Days s’ouvre sur le visage d’un homme assis derrière une fenêtre sur laquelle s’abat la pluie. Quelques minutes (immobiles) plus tard, à la faveur d’un raccord, l’homme se retrouve immergé jusqu’au cou dans un bain : d’un plan à l’autre, l’eau est entrée dans le cadre. Pour qui connaît la filmographie de Tsai Ming-liang, d’autres images affluent alors, d’inondation, d’infiltration et de transpiration. Dans Les Rebelles du dieu néon (1992), un égout capricieux engloutissait un appartement, forçant ses deux locataires à se jeter dans les rues de Taipei, elles aussi en proie à des trombes d’eau. En 1998 dans The Hole, la même pluie diluvienne forçait des habitants transformés en cafards à quitter la métropole. Abondamment représentée, l’eau infiltrait les maisons, chambres d’hôtel et ruelles de Taipei, ville qui, par un effet relevant presque de la capillarité, devenait aussi moite que la peau des individus qui la traversaient. L’humidité liait ainsi les corps de la métropole dans une sorte de matérialisation liquide du désir. La donne n’est cependant plus tout à fait la même dans Days : vingt-cinq années ont passé depuis La Rivière et la ville, tout autant que le cinéaste, ont changé. Le film prend moins la forme d’un entrelacs de trajectoires que celle d’un enchaînement, sans réel lien de cause à effet, de plans quasiment autonomes. Dessinant par petites touches le quotidien de deux hommes (qu’une relation sexuelle monnayée fera se réunir dans l’une des plus belles scènes), le film s’apparente avant tout à une mosaïque.
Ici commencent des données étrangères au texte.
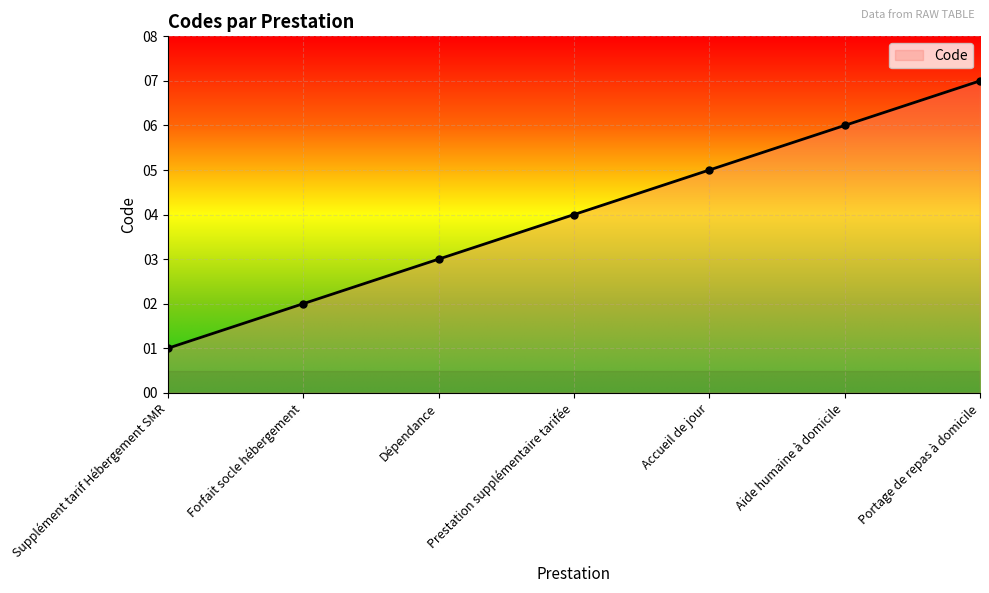

Is it true that the value at Prestation supplémentaire tarifée is 2?

False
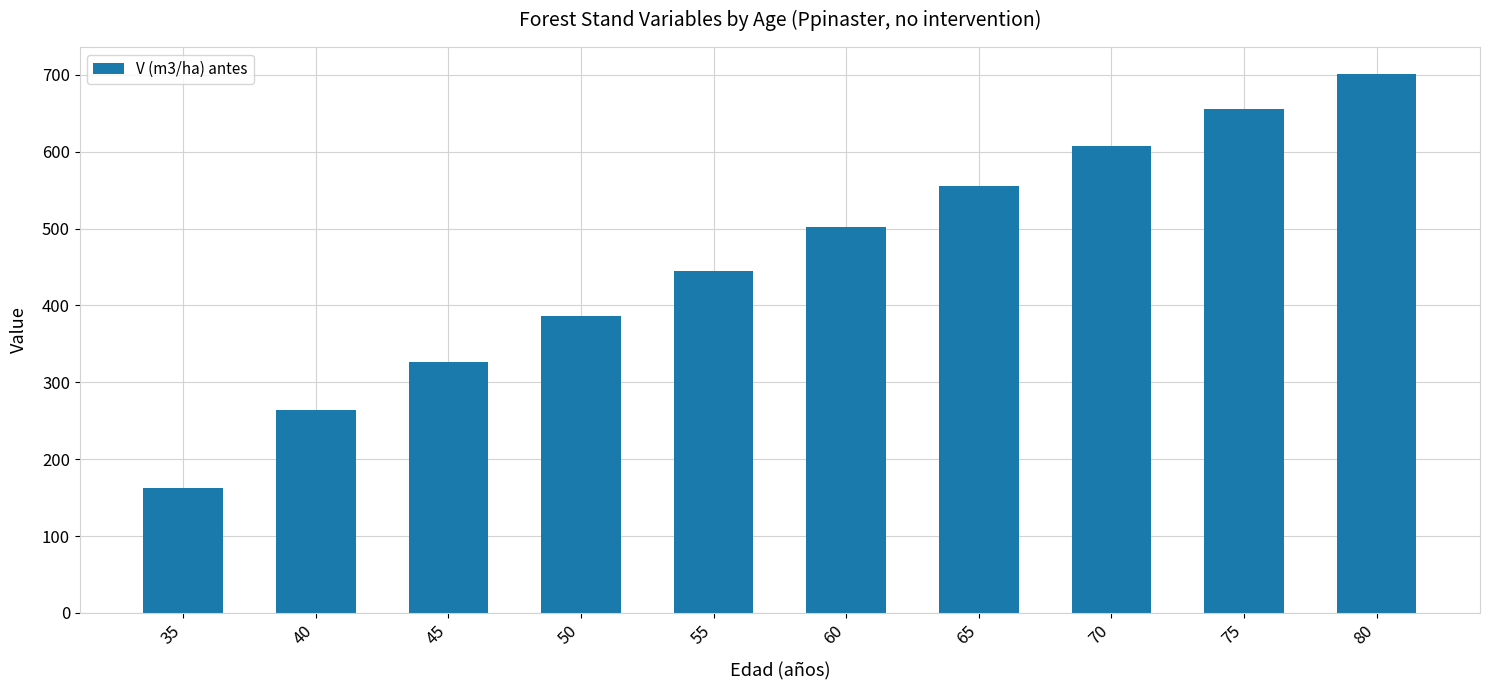

At which label is the value closest to 432?

55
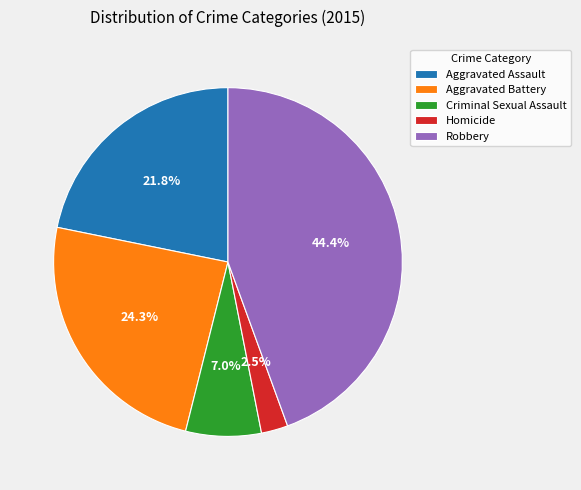

To the nearest percent, what portion does Criminal Sexual Assault represent?

7%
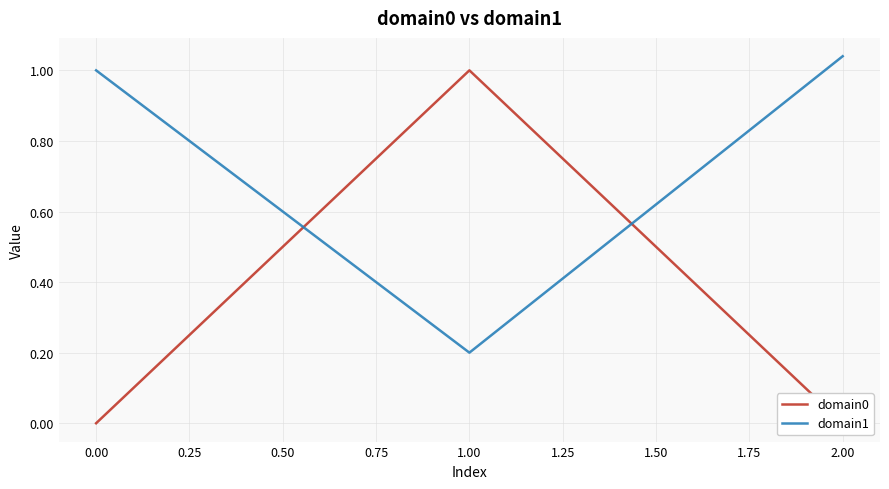

List the labels in order of domain1 value, smallest first.

1.00, 0.00, 2.00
Les scènes sont construites en effet selon un principe de lisibilité, appliqué à toutes les actions. La préparation d’un repas suit ainsi les étapes du lavage des légumes et du poisson sur le sol de la salle de bain, de la coupe des courgettes en julienne et de la cuisson du riz. De la même manière, la scène de sexe mentionnée plus haut se décompose comme ceci : dans une chambre d’hôtel, un homme compte des billets puis s’allonge nu sur le lit. Un autre arrive, le masse longtemps, le fait jouir, se douche et repart avec son argent et une petite boîte à musique. Tsai Ming-liang libère de la sorte ses plans de l’impératif d’une construction dramatique et s’applique, avec la précision que permet son rapport à la durée, à décomposer tous les événements de la vie des personnages.
Au présent
Culmine alors le sentiment d’une lisibilité nouvelle des rapports entre les individus, mais aussi des rapports à la ville et à l’argent. Les séquences, pour la plupart mises en scène selon le même dispositif (plans longs et fixes, à hauteur des gestes) donnent à voir des suites de mouvements quotidiens et de gestes de soins. Rarement on a vu un film passer autant de temps à observer les doigts d’un médecin sur la peau d’un homme, ou les coups de couteaux assénés sur une courgette. Days pourrait difficilement être plus ancré dans le présent de ses plans. Et de fait, lorsque tous les personnages quittent un lieu, ce qui reste dans le plan après l’extinction des feux, c’est bien la caméra, dernier témoin et garante de la part documentaire du cinéma de Tsai Ming-liang. Le film se termine sur une touche plus sentimentale, qui étonne dans un premier temps, où le jeune homme, assis sur un banc, fait jouer sa boîte à musique en superposition du bruit des voitures. Si cette séquence dénote du reste, c’est parce que la force du cinéma de Tsai Ming-liang tient aussi dans le fait de montrer les traces laissées par un personnage dans la vie d’une autre. Alors que les plans n’ont cessé de se remplir mais aussi de se vider, un résidu subsiste finalement d’une histoire plus souterraine. Une mélodie, timidement, unit désormais les personnages.